═════ Material for the task ═════

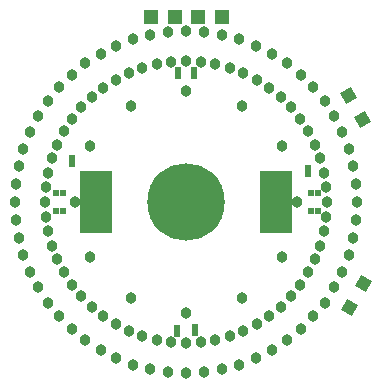
<source format=gbs>
G75*
G70*
%OFA0B0*%
%FSLAX24Y24*%
%IPPOS*%
%LPD*%
%AMOC8*
5,1,8,0,0,1.08239X$1,22.5*
%
%ADD10C,0.0320*%
%ADD11R,0.1080X0.2080*%
%ADD12C,0.2580*%
%ADD13C,0.0380*%
%ADD14R,0.0249X0.0190*%
%ADD15R,0.0190X0.0249*%
%ADD16R,0.0474X0.0474*%
%ADD17R,0.0415X0.0414*%
D10*
X008334Y008113D03*
X008728Y008113D03*
X009122Y008113D03*
X009122Y008506D03*
X008728Y008506D03*
X008334Y008506D03*
X008334Y008900D03*
X008728Y008900D03*
X009122Y008900D03*
D11*
X011728Y008506D03*
X005728Y008506D03*
D12*
X008728Y008506D03*
D13*
X004489Y004689D03*
X004911Y004267D03*
X005375Y003891D03*
X005876Y003566D03*
X006408Y003295D03*
X006965Y003081D03*
X007542Y002926D03*
X008132Y002833D03*
X008728Y002802D03*
X009324Y002833D03*
X009914Y002926D03*
X010491Y003081D03*
X011049Y003295D03*
X011581Y003566D03*
X012081Y003891D03*
X012545Y004267D03*
X012968Y004689D03*
X013343Y005153D03*
X013669Y005654D03*
X013940Y006186D03*
X014154Y006744D03*
X014308Y007320D03*
X014402Y007910D03*
X014433Y008506D03*
X014402Y009103D03*
X014308Y009693D03*
X014154Y010269D03*
X013940Y010827D03*
X013669Y011359D03*
X013343Y011860D03*
X012968Y012324D03*
X012545Y012746D03*
X012081Y013122D03*
X011581Y013447D03*
X011049Y013718D03*
X010491Y013932D03*
X009914Y014086D03*
X009324Y014180D03*
X008728Y014211D03*
X008132Y014180D03*
X007542Y014086D03*
X006965Y013932D03*
X006408Y013718D03*
X005876Y013447D03*
X005375Y013122D03*
X004911Y012746D03*
X004489Y012324D03*
X004113Y011860D03*
X003788Y011359D03*
X003517Y010827D03*
X003303Y010269D03*
X003148Y009693D03*
X003055Y009103D03*
X003023Y008506D03*
X003055Y007910D03*
X003148Y007320D03*
X003303Y006744D03*
X003517Y006186D03*
X003788Y005654D03*
X004113Y005153D03*
X004922Y005741D03*
X004654Y006154D03*
X004430Y006593D03*
X004254Y007053D03*
X004126Y007528D03*
X004049Y008015D03*
X004023Y008506D03*
X004049Y008998D03*
X004126Y009485D03*
X004254Y009960D03*
X004430Y010420D03*
X004654Y010859D03*
X004922Y011272D03*
X005232Y011655D03*
X005580Y012003D03*
X005963Y012313D03*
X006376Y012581D03*
X006815Y012804D03*
X007274Y012981D03*
X007750Y013108D03*
X008236Y013185D03*
X008728Y013211D03*
X009220Y013185D03*
X009706Y013108D03*
X010182Y012981D03*
X010642Y012804D03*
X011081Y012581D03*
X011494Y012313D03*
X011876Y012003D03*
X012224Y011655D03*
X012534Y011272D03*
X012803Y010859D03*
X013026Y010420D03*
X013203Y009960D03*
X013330Y009485D03*
X013407Y008998D03*
X013433Y008506D03*
X013407Y008015D03*
X013330Y007528D03*
X013203Y007053D03*
X013026Y006593D03*
X012803Y006154D03*
X012534Y005741D03*
X012224Y005358D03*
X011876Y005010D03*
X011494Y004700D03*
X011081Y004432D03*
X010642Y004208D03*
X010182Y004032D03*
X009706Y003905D03*
X009220Y003827D03*
X008728Y003802D03*
X008236Y003827D03*
X007750Y003905D03*
X007274Y004032D03*
X006815Y004208D03*
X006376Y004432D03*
X005963Y004700D03*
X005580Y005010D03*
X005232Y005358D03*
X005520Y006654D03*
X006876Y005298D03*
X008728Y004802D03*
X010581Y005298D03*
X011937Y006654D03*
X012433Y008506D03*
X011937Y010359D03*
X010581Y011715D03*
X008728Y012211D03*
X006876Y011715D03*
X005520Y010359D03*
X005023Y008506D03*
D14*
X004928Y009756D03*
X004928Y009957D03*
X008448Y012696D03*
X008448Y012897D03*
X009008Y012897D03*
X009008Y012696D03*
X012788Y009627D03*
X012788Y009426D03*
X009018Y004327D03*
X009018Y004126D03*
X008438Y004116D03*
X008438Y004317D03*
D15*
X004609Y008216D03*
X004408Y008216D03*
X004408Y008806D03*
X004609Y008806D03*
X012908Y008796D03*
X013109Y008796D03*
X013109Y008206D03*
X012908Y008206D03*
D16*
X009919Y014686D03*
X009132Y014686D03*
X008344Y014686D03*
X007557Y014686D03*
D17*
G36*
X014069Y011776D02*
X013862Y012133D01*
X014219Y012340D01*
X014426Y011983D01*
X014069Y011776D01*
G37*
G36*
X014532Y010975D02*
X014325Y011332D01*
X014682Y011539D01*
X014889Y011182D01*
X014532Y010975D01*
G37*
G36*
X014355Y005711D02*
X014562Y006068D01*
X014919Y005861D01*
X014712Y005504D01*
X014355Y005711D01*
G37*
G36*
X013892Y004910D02*
X014099Y005267D01*
X014456Y005060D01*
X014249Y004703D01*
X013892Y004910D01*
G37*
M02*

</source>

═════

▶ _Task brief_:
Could you output every record above exactly as written, leaving out the pictures?

▶ _Answer to the exercise_:
<source format=gbs>
G75*
G70*
%OFA0B0*%
%FSLAX24Y24*%
%IPPOS*%
%LPD*%
%AMOC8*
5,1,8,0,0,1.08239X$1,22.5*
%
%ADD10C,0.0320*%
%ADD11R,0.1080X0.2080*%
%ADD12C,0.2580*%
%ADD13C,0.0380*%
%ADD14R,0.0249X0.0190*%
%ADD15R,0.0190X0.0249*%
%ADD16R,0.0474X0.0474*%
%ADD17R,0.0415X0.0414*%
D10*
X008334Y008113D03*
X008728Y008113D03*
X009122Y008113D03*
X009122Y008506D03*
X008728Y008506D03*
X008334Y008506D03*
X008334Y008900D03*
X008728Y008900D03*
X009122Y008900D03*
D11*
X011728Y008506D03*
X005728Y008506D03*
D12*
X008728Y008506D03*
D13*
X004489Y004689D03*
X004911Y004267D03*
X005375Y003891D03*
X005876Y003566D03*
X006408Y003295D03*
X006965Y003081D03*
X007542Y002926D03*
X008132Y002833D03*
X008728Y002802D03*
X009324Y002833D03*
X009914Y002926D03*
X010491Y003081D03*
X011049Y003295D03*
X011581Y003566D03*
X012081Y003891D03*
X012545Y004267D03*
X012968Y004689D03*
X013343Y005153D03*
X013669Y005654D03*
X013940Y006186D03*
X014154Y006744D03*
X014308Y007320D03*
X014402Y007910D03*
X014433Y008506D03*
X014402Y009103D03*
X014308Y009693D03*
X014154Y010269D03*
X013940Y010827D03*
X013669Y011359D03*
X013343Y011860D03*
X012968Y012324D03*
X012545Y012746D03*
X012081Y013122D03*
X011581Y013447D03*
X011049Y013718D03*
X010491Y013932D03*
X009914Y014086D03*
X009324Y014180D03*
X008728Y014211D03*
X008132Y014180D03*
X007542Y014086D03*
X006965Y013932D03*
X006408Y013718D03*
X005876Y013447D03*
X005375Y013122D03*
X004911Y012746D03*
X004489Y012324D03*
X004113Y011860D03*
X003788Y011359D03*
X003517Y010827D03*
X003303Y010269D03*
X003148Y009693D03*
X003055Y009103D03*
X003023Y008506D03*
X003055Y007910D03*
X003148Y007320D03*
X003303Y006744D03*
X003517Y006186D03*
X003788Y005654D03*
X004113Y005153D03*
X004922Y005741D03*
X004654Y006154D03*
X004430Y006593D03*
X004254Y007053D03*
X004126Y007528D03*
X004049Y008015D03*
X004023Y008506D03*
X004049Y008998D03*
X004126Y009485D03*
X004254Y009960D03*
X004430Y010420D03*
X004654Y010859D03*
X004922Y011272D03*
X005232Y011655D03*
X005580Y012003D03*
X005963Y012313D03*
X006376Y012581D03*
X006815Y012804D03*
X007274Y012981D03*
X007750Y013108D03*
X008236Y013185D03*
X008728Y013211D03*
X009220Y013185D03*
X009706Y013108D03*
X010182Y012981D03*
X010642Y012804D03*
X011081Y012581D03*
X011494Y012313D03*
X011876Y012003D03*
X012224Y011655D03*
X012534Y011272D03*
X012803Y010859D03*
X013026Y010420D03*
X013203Y009960D03*
X013330Y009485D03*
X013407Y008998D03*
X013433Y008506D03*
X013407Y008015D03*
X013330Y007528D03*
X013203Y007053D03*
X013026Y006593D03*
X012803Y006154D03*
X012534Y005741D03*
X012224Y005358D03*
X011876Y005010D03*
X011494Y004700D03*
X011081Y004432D03*
X010642Y004208D03*
X010182Y004032D03*
X009706Y003905D03*
X009220Y003827D03*
X008728Y003802D03*
X008236Y003827D03*
X007750Y003905D03*
X007274Y004032D03*
X006815Y004208D03*
X006376Y004432D03*
X005963Y004700D03*
X005580Y005010D03*
X005232Y005358D03*
X005520Y006654D03*
X006876Y005298D03*
X008728Y004802D03*
X010581Y005298D03*
X011937Y006654D03*
X012433Y008506D03*
X011937Y010359D03*
X010581Y011715D03*
X008728Y012211D03*
X006876Y011715D03*
X005520Y010359D03*
X005023Y008506D03*
D14*
X004928Y009756D03*
X004928Y009957D03*
X008448Y012696D03*
X008448Y012897D03*
X009008Y012897D03*
X009008Y012696D03*
X012788Y009627D03*
X012788Y009426D03*
X009018Y004327D03*
X009018Y004126D03*
X008438Y004116D03*
X008438Y004317D03*
D15*
X004609Y008216D03*
X004408Y008216D03*
X004408Y008806D03*
X004609Y008806D03*
X012908Y008796D03*
X013109Y008796D03*
X013109Y008206D03*
X012908Y008206D03*
D16*
X009919Y014686D03*
X009132Y014686D03*
X008344Y014686D03*
X007557Y014686D03*
D17*
G36*
X014069Y011776D02*
X013862Y012133D01*
X014219Y012340D01*
X014426Y011983D01*
X014069Y011776D01*
G37*
G36*
X014532Y010975D02*
X014325Y011332D01*
X014682Y011539D01*
X014889Y011182D01*
X014532Y010975D01*
G37*
G36*
X014355Y005711D02*
X014562Y006068D01*
X014919Y005861D01*
X014712Y005504D01*
X014355Y005711D01*
G37*
G36*
X013892Y004910D02*
X014099Y005267D01*
X014456Y005060D01*
X014249Y004703D01*
X013892Y004910D01*
G37*
M02*

</source>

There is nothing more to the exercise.